Huxley began his long and productive career by writing witty, epigrammatic novels satirizing the bright young intellectuals and hedonists of England of the 1920’s; he ended it searching, through Eastern religions and efforts at the expansion of consciousness, for a mystical vision of truth. Throughout his career, he was as much a writer of essays as of novels, and toward the end of his life, he turned more and more to nonfiction as the appropriate medium for the expression of his ideas.
After Many a Summer Dies the Swan combines these two tendencies in Huxley’s writing. His move to California in 1937 opened up for him a new field for satire: One can easily imagine that Pordage’s astonishment at the frequently bizarre contradictions of the culture of Southern California directly reflects Huxley’s own experience. At the same time, Propter’s extended conversations represent Huxley’s own search for truth through mysticism. In this novel, the sometimes contradictory impulses toward satire and toward mysticism work well together; Pordage’s awareness of the absurd and crass materialism of Southern California complements Propter’s insight that time and craving are the sources of evil. Thus the novel, in spite of its varied content and long stretches of philosophical conversation, attains a degree of unity that many of Huxley’s other novels do not.
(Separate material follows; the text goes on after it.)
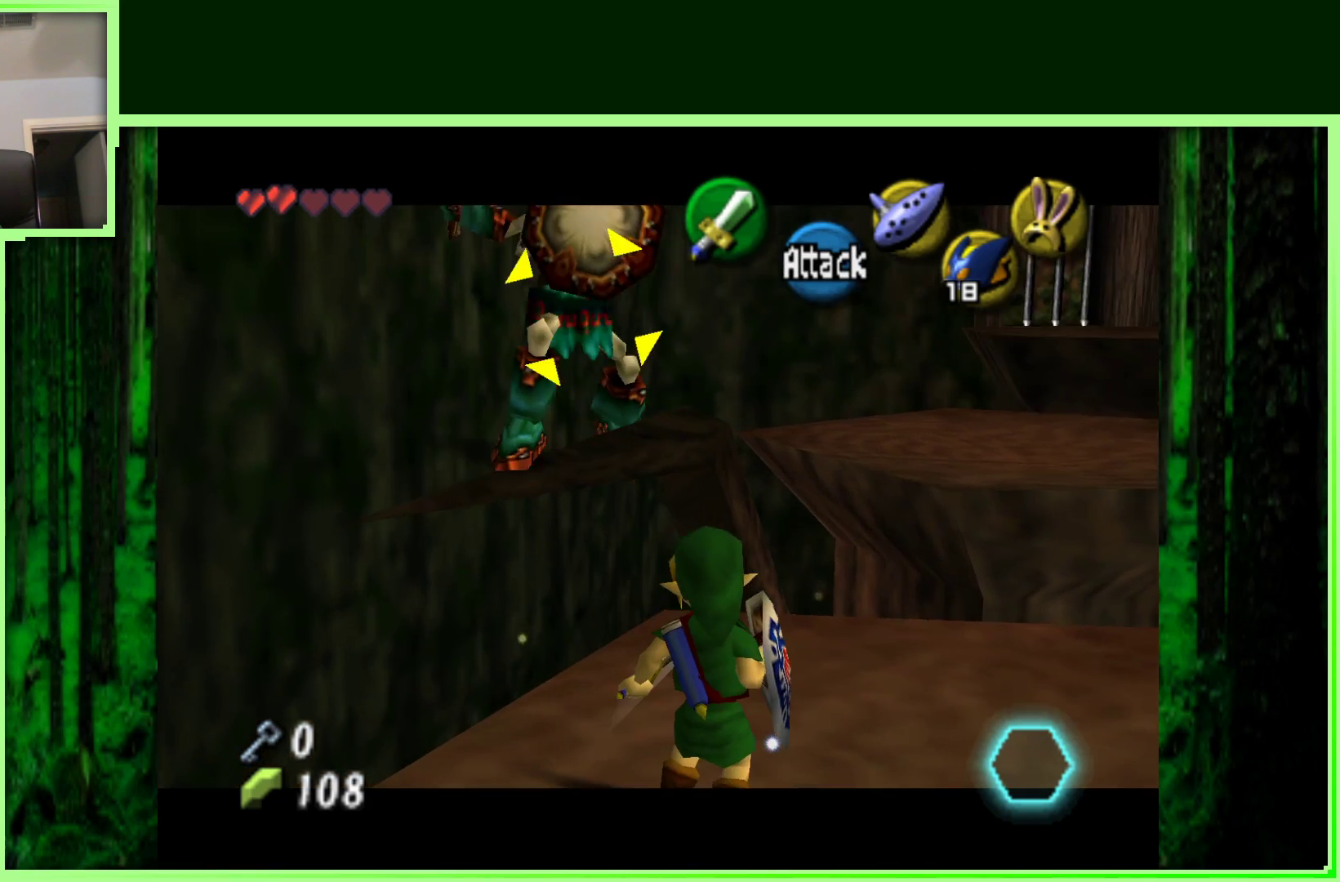
{"buttons": [], "left_stick": "right", "events": [[150, "left_stick", "down"], [317, "left_stick", "right"]]}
On the other hand, Huxley’s satirical manner and mystical doctrine prevent his aspiring to what novels are most often praised for: a compassionate and insightful portrayal of convincing characters struggling with the real concerns of life. Huxley seems aware of this objection and answers it in the novel by having Propter maintain that when literature accepts the usual human aspirations, it helps “to perpetuate misery by explicitly or implicitly approving the thoughts and feelings and practices which could not fail to result in misery.” Satire, then, is “more deeply truthful” and “much more profitable” than tragedy. The only problem is that most satirists are not prepared “to carry their criticism of human values far enough.” This is, presumably, what Huxley seeks to do in After Many a Summer Dies the Swan.